WHAT IS NEEDED: In the part of the records that opens with the line containing "country: US" and closes with the line containing "longitude: 108.2256", replace "latitude" with "lat" and give those lines again, otherwise unchanged and without the pictures.

Dataset items:

=====

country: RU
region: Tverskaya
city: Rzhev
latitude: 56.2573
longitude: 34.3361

=====

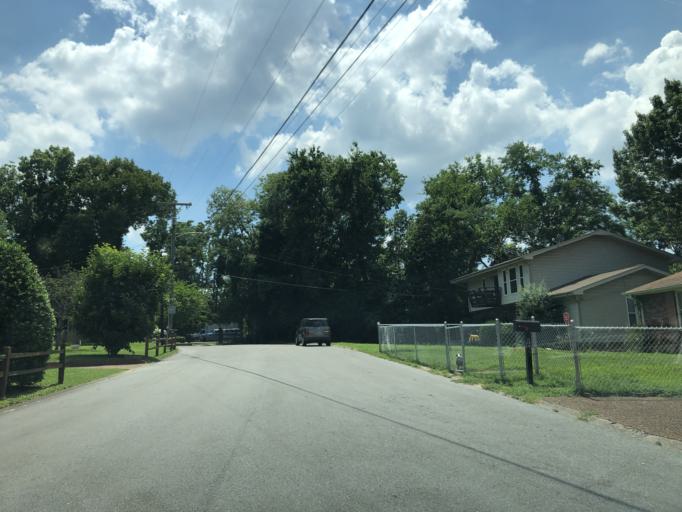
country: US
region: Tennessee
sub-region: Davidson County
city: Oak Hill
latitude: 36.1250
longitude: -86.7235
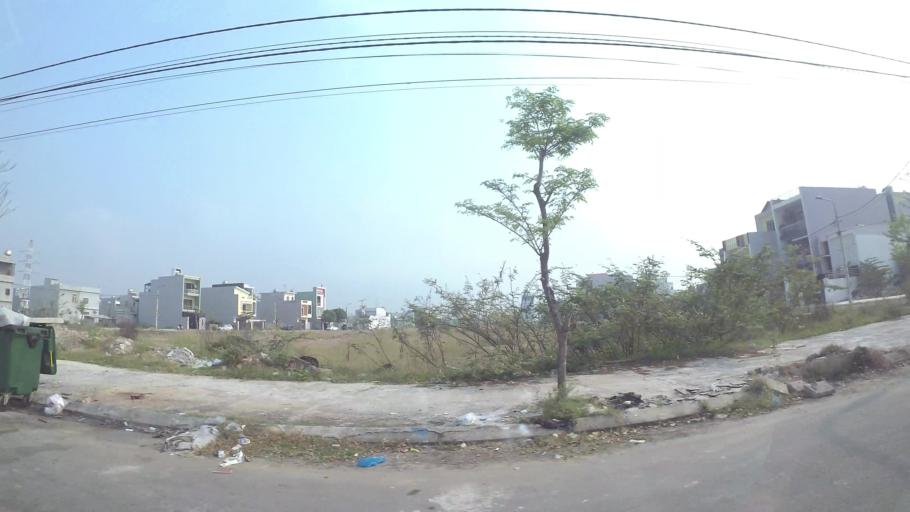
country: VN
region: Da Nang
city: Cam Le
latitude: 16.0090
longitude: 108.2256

=====

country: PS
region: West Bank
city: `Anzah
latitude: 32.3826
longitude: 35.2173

=====

OUTPUT:
country: US
region: Tennessee
sub-region: Davidson County
city: Oak Hill
lat: 36.1250
longitude: -86.7235
country: VN
region: Da Nang
city: Cam Le
lat: 16.0090
longitude: 108.2256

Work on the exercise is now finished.